Being a toddler has is it's advantages for this momma! As you know I am fully capable of managing a toddler in a much more civilized manner (most of the time) than I am a baby. So I am still very glad that she is now bigger and, should I say "wiser?"
1) Potty training: This has been a struggle for most of us involved. Surinne is still scared of most potty's and sometimes even the one at home...but is out of diapers during the day (thank goodness!) and working on being sure she goes right away when she feels the need. She has resorted to telling anyone in the house "good job!" after they use the potty. So if you happen to be the unsuspecting subject of her pleasure you will at least get a good laugh!
2) Clothing and Cleaning: Love having Surinne pick her own clothes! Being an OT has it's benefits in that supporting the child building their own independence comes pretty naturally for me.
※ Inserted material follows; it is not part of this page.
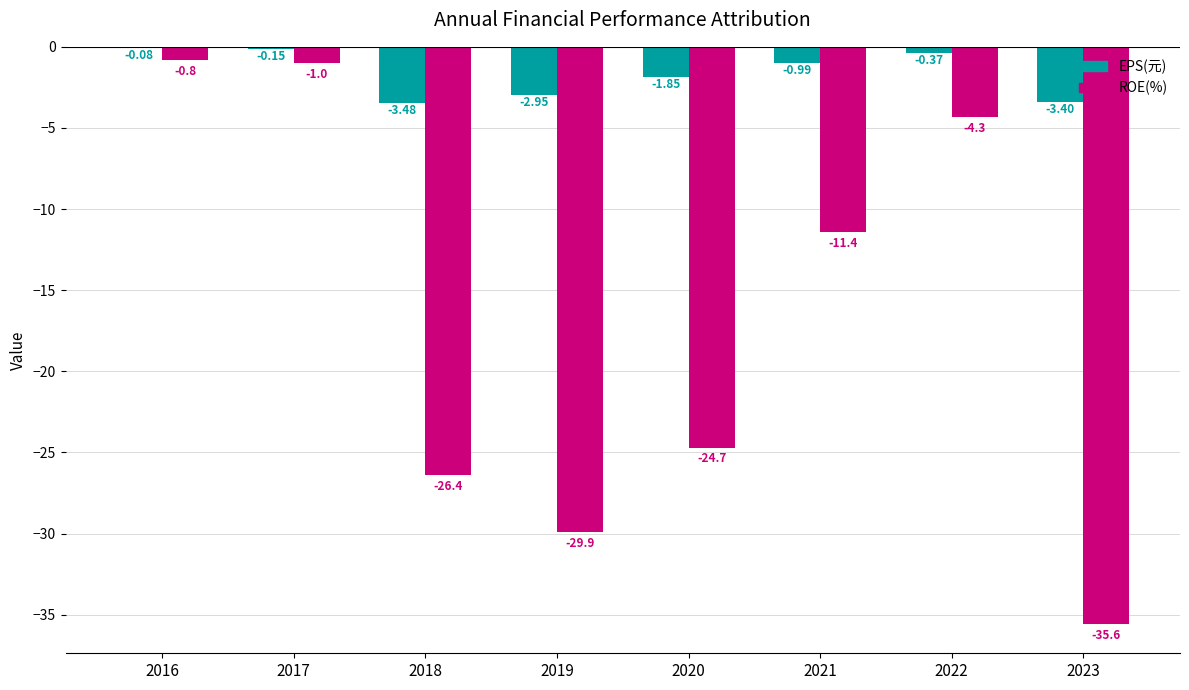

At which category is the sum across all series the highest?

2016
Empowerment comes with choice..."Surinne, do you want this red shirt or this blue shirt?" is an easy example. This also applies for me in the daily struggle to clean and keep my floor somewhat visible beneath the mountainous pile of toys. "Surinne, you have to clean up one of these. Do you want to keep your blocks out, or your puzzle?" She chose, then we cleaned up the one she didn't want readily while we sang. I figure at least it's a start!
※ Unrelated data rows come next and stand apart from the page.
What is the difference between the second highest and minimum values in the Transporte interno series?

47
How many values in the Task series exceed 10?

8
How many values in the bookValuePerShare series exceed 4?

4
3) Helping: Surinne loves to help! (Thank God!) She understands that when I say we are going to make pancakes/cookies/even wash dishes she will need her stool. She loves to measure and dump ingredients (everywhere but the bowl), scrub cups (spill water all over the counter), and even "mix, mix" the batter/dough (splashing everywhere)!
Mostly though, I think she just likes to lick the beater...
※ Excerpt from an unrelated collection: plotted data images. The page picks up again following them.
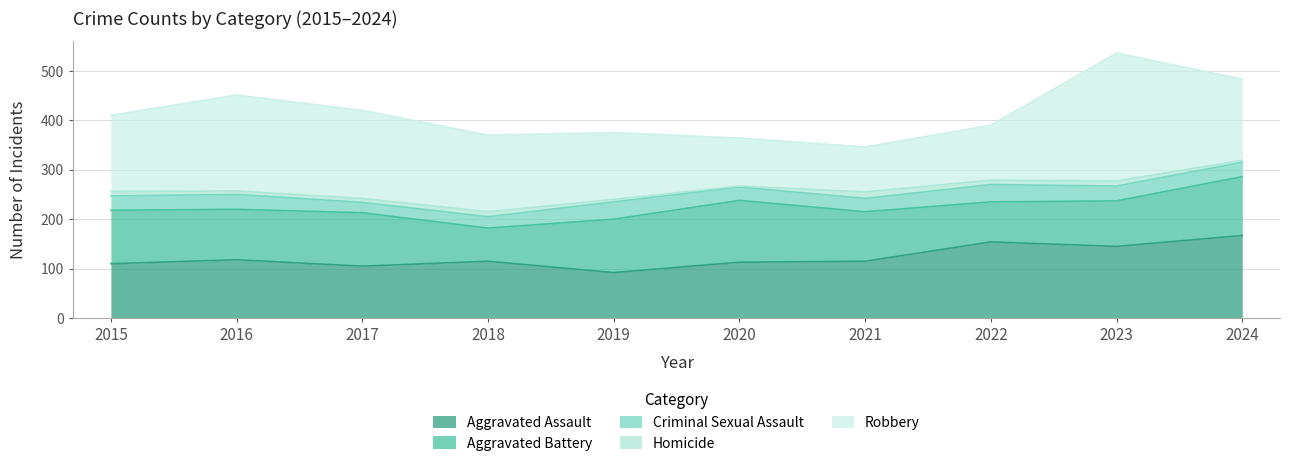

What is the value of the Criminal Sexual Assault point at the 4th from the left?

23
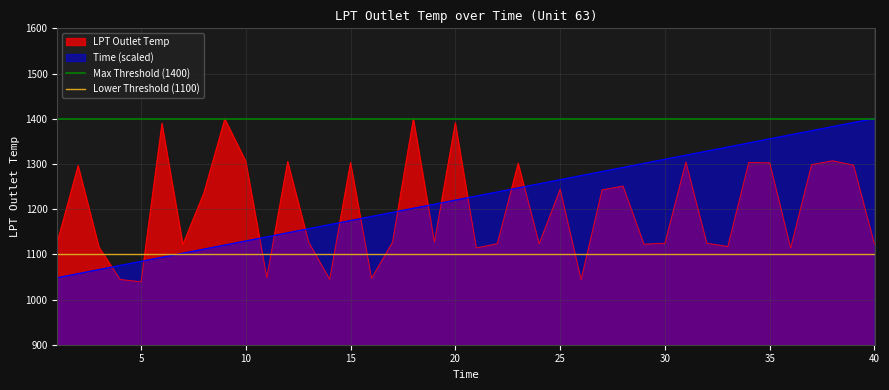

The value of Time (scaled) at 20 is 1219.9. True or false?

True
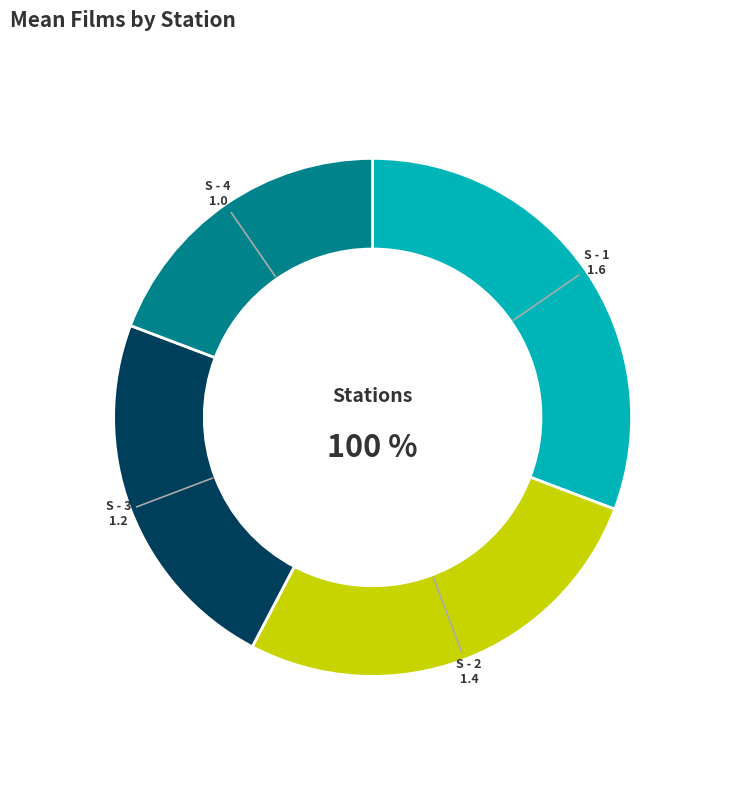

To the nearest percent, what portion does S - 3 represent?

23%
4) The look: I feel like this really is an advantage...You know what I mean. THE. LOOK. The yeah-right-you-are-crazy-mom look!?! Of course this elusive face is yet to be captured by my camera, but trust me, I know it well. Why is this an advantage? Well it makes me check myself! Am I trying to get by with a little white lie, as in "No games on the iPad cause momma lost it?" Or am I trying to trick (oh wait, I mean bribe) Surinne into obeying my commands, "Surinne if you do this, you can have this?" Either way I need to be sure that I am accountable for what I say. This means that no means no. Right away, there is no waiting, no testing. Just say no, correct/take away the item/dangerous thing being put in mouth, and move on.
This does remind me of the convo I had with the husband a long time ago. I may have been still pregnant or Surinne may have been just days old. But it basically went like this. "I can take care of a baby, no problem! It's just like training a dog, and I've done that twice!" Lessons learned in dog training gave me methods on redirection, quick corrections, and what Cesar Milan refers to as "calm, submissive." Well in my world the things that worked with my dogs were use of a spray bottle, and a loud secondary noise (usually an old soda can filled with coins/pebbles). As you may suspect we really didn't spray the baby in the face with water (which she actually likes, go figure), and we didn't shake a loud can by her ear.
But being accountable and following through with what I say has been difficult. We are learning slowly as Surinne has finally remembered the "no hitting" rule yesterday by verbally recalling why she spent time alone in her room. It's progress.
She really is just a goofs! What lessons have you learned from your toddler/baby? I'd love to hear about them.